Winter Season - Week 7

Source:  Winter Season - Week 7    Tag:  radioactive lsa





"Why, sometimes I've believed as many as six impossible things before breakfast."


~Lewis Carroll



Fundraising Tip

Send a Postcard Reminder to those who haven't donated yet. Be sure to update your list at this time as you may have realized someone you forgot earlier or you may have recently met someone new.



Frequently Asked Questions

WHAT ARE SOME NEW APPROACHES TO TREATMENT?
• Monoclonal Antibodies- The treatment fuses radioactive iodine to a monoclonal antibody. These antibodies are used as guided missiles to target and destroy malignant cells in leukemia patients. Since the antibody attaches to specific sites on the surface of the cancerous white blood cells but not to normal tissues, it focuses the radiation effect on the leukemia cells.

• Blood Cell Growth Factors-These are naturally occurring body proteins that help regulate the number of blood cells in circulation. These factors can be genetically engineered into drugs and used to treat acute leukemia, lymphoma and myeloma.

• Umbilical Cord Blood- Transplant specialists use blood from the umbilical cord and placenta of newborns to replace the diseased marrow of children with leukemia who no longer responded to conventional methods of treatment. Umbilical cord blood is an excellent source of stem cells (also present in marrow) that can reconstitute a healthy blood cell population. LSA researchers were among the first in the nation to perform cord blood transplants from unrelated donors.

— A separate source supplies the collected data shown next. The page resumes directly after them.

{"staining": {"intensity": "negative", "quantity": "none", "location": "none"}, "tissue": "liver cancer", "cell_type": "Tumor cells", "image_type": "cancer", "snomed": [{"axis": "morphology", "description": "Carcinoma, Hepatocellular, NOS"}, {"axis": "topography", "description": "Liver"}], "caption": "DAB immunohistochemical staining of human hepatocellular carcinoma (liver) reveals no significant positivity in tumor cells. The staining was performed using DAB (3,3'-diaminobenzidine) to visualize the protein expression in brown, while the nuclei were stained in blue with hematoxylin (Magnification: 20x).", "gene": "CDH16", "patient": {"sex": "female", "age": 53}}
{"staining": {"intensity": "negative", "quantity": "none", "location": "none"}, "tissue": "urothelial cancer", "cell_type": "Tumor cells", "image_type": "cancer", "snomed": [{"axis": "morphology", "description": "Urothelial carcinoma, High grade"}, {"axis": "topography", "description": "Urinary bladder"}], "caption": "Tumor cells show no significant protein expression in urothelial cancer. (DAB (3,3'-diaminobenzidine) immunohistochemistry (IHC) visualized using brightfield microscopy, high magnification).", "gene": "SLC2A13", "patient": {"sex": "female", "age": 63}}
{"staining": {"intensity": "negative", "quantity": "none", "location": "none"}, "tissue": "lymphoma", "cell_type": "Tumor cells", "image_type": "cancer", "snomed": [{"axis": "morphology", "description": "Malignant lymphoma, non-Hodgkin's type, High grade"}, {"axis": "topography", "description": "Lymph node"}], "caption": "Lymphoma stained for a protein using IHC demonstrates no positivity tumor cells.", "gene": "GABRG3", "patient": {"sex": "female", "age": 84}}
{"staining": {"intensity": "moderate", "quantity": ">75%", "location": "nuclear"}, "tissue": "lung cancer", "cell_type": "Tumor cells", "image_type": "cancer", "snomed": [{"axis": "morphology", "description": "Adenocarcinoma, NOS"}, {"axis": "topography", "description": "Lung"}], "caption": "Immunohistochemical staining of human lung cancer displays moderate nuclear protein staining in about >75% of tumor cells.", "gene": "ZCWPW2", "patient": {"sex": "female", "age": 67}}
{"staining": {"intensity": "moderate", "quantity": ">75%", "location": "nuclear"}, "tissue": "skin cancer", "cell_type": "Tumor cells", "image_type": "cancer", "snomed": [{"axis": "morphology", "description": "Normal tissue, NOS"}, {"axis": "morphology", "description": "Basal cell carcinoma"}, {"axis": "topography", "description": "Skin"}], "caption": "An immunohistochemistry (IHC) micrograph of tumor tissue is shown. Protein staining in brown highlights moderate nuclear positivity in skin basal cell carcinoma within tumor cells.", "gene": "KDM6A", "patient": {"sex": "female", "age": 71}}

• New Drugs-Leukemia & Lymphoma Society researchers are evaluating drugs in development and novel drug combinations as the foundation for more promising new treatments. The use of purine nucleotides such as 2-chlorodeoxyadenosine (2-CdA), is under investigation for patients with chronic lymphocytic leukemia and acute myelogenous leukemia.


Mission Moment
In Memory Of Luz E. Burgos
New York, NY
United States
female
Lived with Leukemia - rare type for 2 months

My mother was diagnosed with a rare form of leukemia on Mother's Day of 2006, at the age of 62. Unfortunately, she died two months later. She chose to spend the rest of her days at Zicklin Hospice in NYC. They made her last days absolutely wonderful. Until the day she passed she had a smile on her face because of all the support she received. Please, please, if your loved one chooses this path, please support them and enjoy the time they have left. My mother was an amazing woman full of life, love and happiness. She lived and died that way.